The Current Challenge
Financial crises mean that capital flows away from risk. In industries where the dynamic of cooperative commercialization is common, that flight from risk is a flight away from entrepreneurship. Even though the financial crisis truly accelerated only in the latter half of 2008, the number of U.S. companies with venture capital backing that were acquired in 2008 decreased almost 28% from the previous year. (See “Number of Venture-Backed U.S. Companies Sold”) On a quarterly basis, the collapse was starker, with more than 70 acquisitions taking place in each of the first three quarters of 2008, yet only 37 in the fourth quarter. At the same time, initial public offerings on U.S. exchanges of companies with backing from U.S. venture capitalists all but disappeared—dropping from 86 such IPOs in 2007 to only 6 in 2008. With fewer viable exit strategies, would-be company founders—and venture capitalists—may find technology start-ups less attractive.
In many circles, governmental attention has been concentrated on large enterprises—banks, auto companies and the like—and the need to ensure their continued survival. However, in technologically dynamic industries, overlooking the role of smaller companies is worrisome.
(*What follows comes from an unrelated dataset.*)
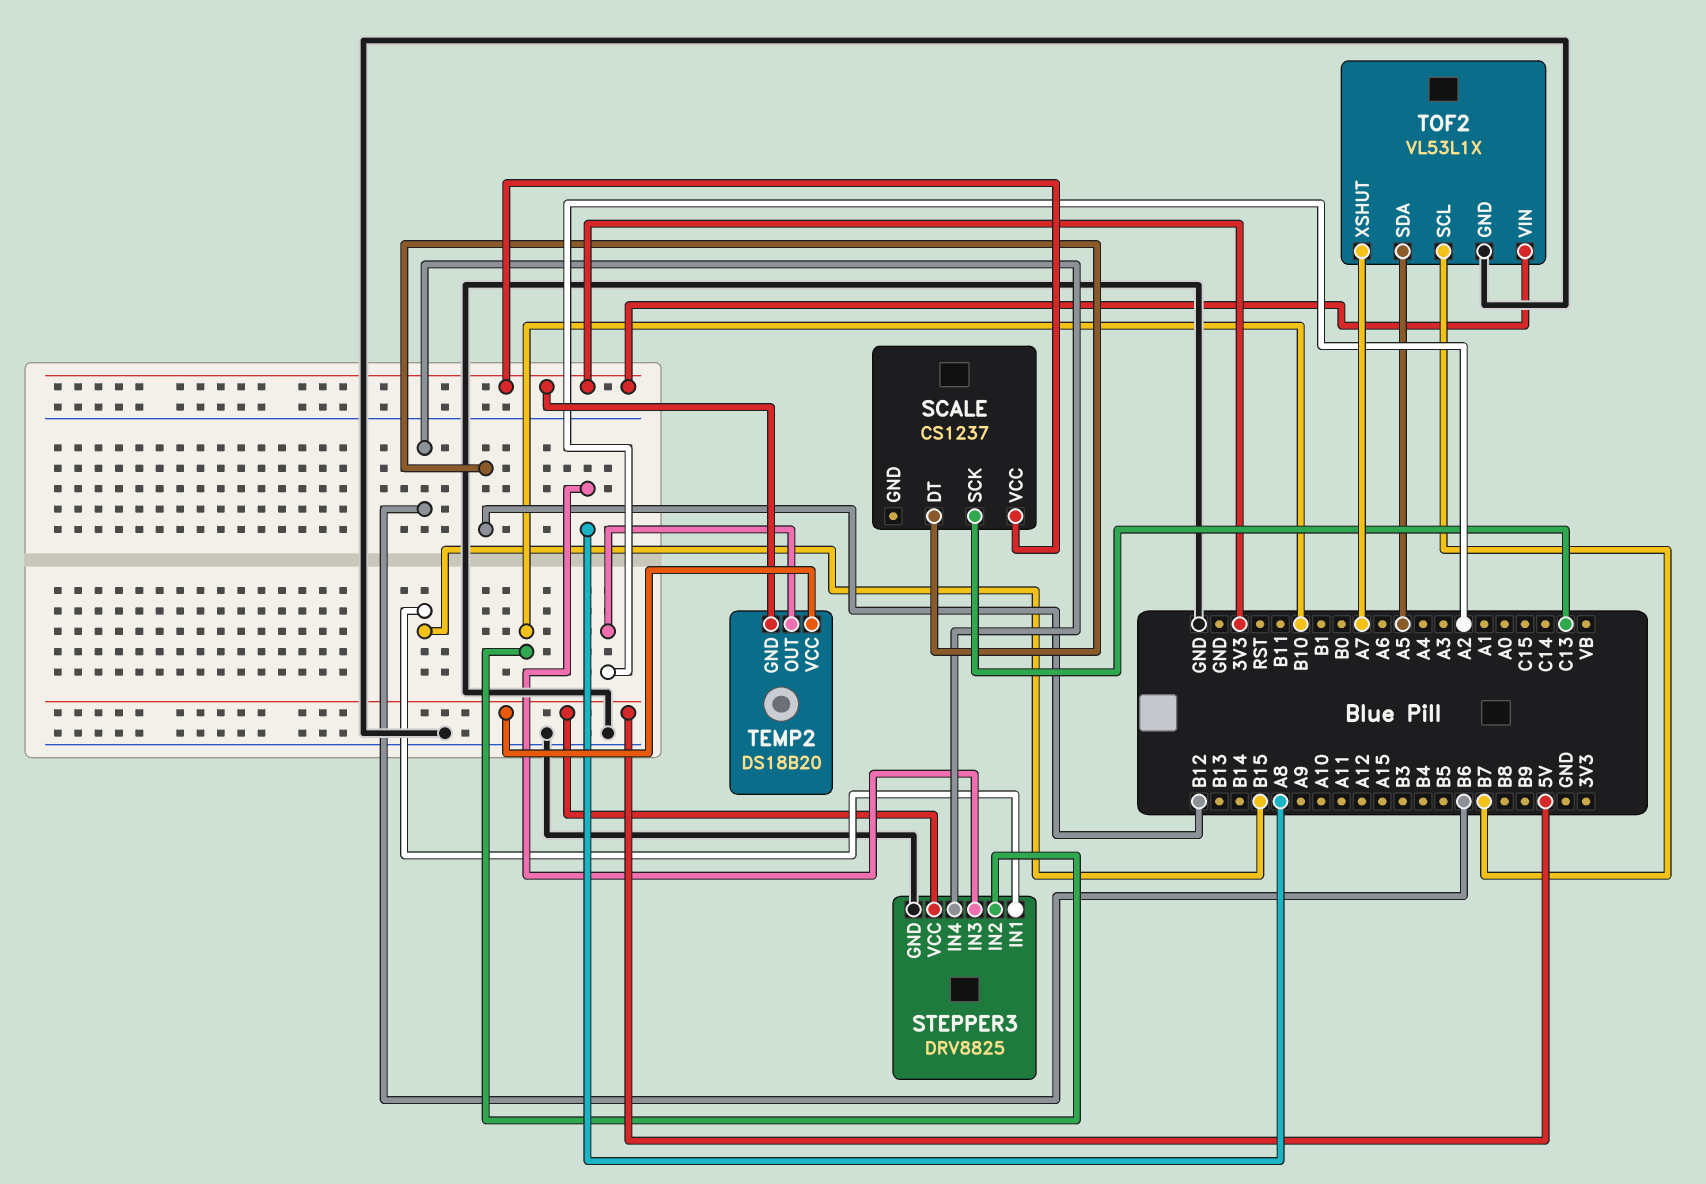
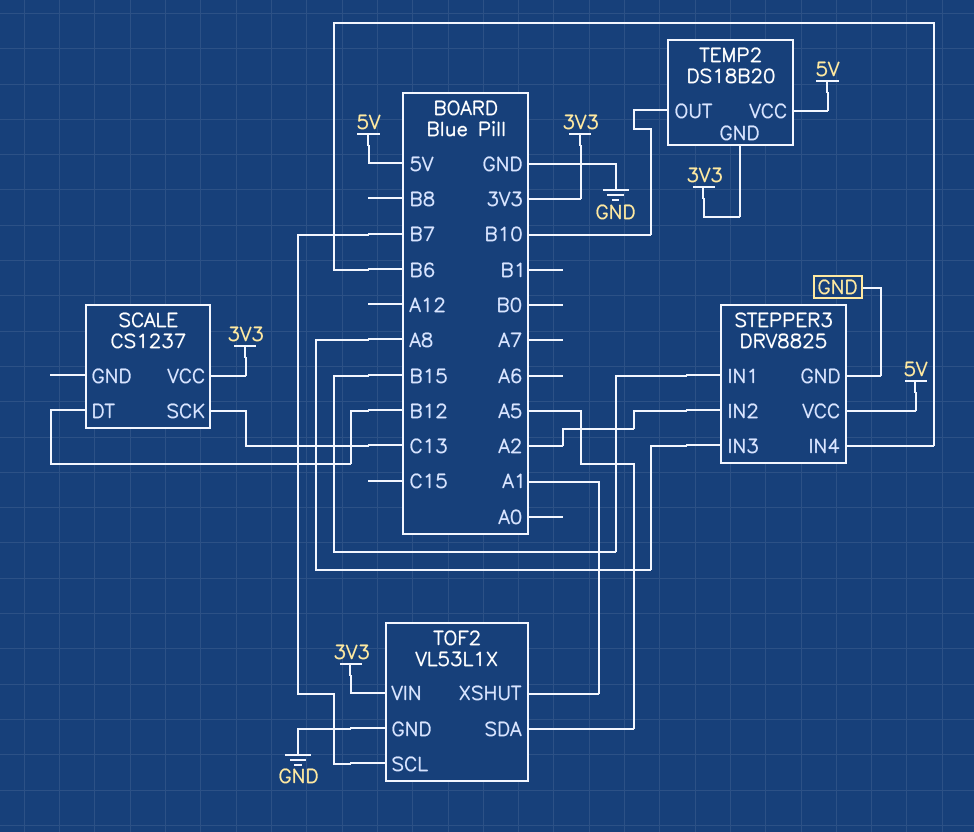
STEPPER3 pin IN2: B10 -> A2
TEMP2 pin OUT: A2 -> B10
TOF2 pin XSHUT: A7 -> A1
Put simply, the ongoing engine of creativity that technology start-ups supply is what we need to preserve economic growth beyond the next few years.
I do not want to suggest bailouts for entrepreneurs as a policy solution; it is simply too difficult for governments to pick winners among technology start-ups. Instead, this may be a time for a renewed effort in programs that assist entrepreneurial technology companies in general; one example is the Small Business Innovation Research (SBIR) grant program in the United States, which increases such companies’ access to early-stage capital. In the long run, the liquidity of our knowledge capital is just as important an outcome as the liquidity of our financial markets.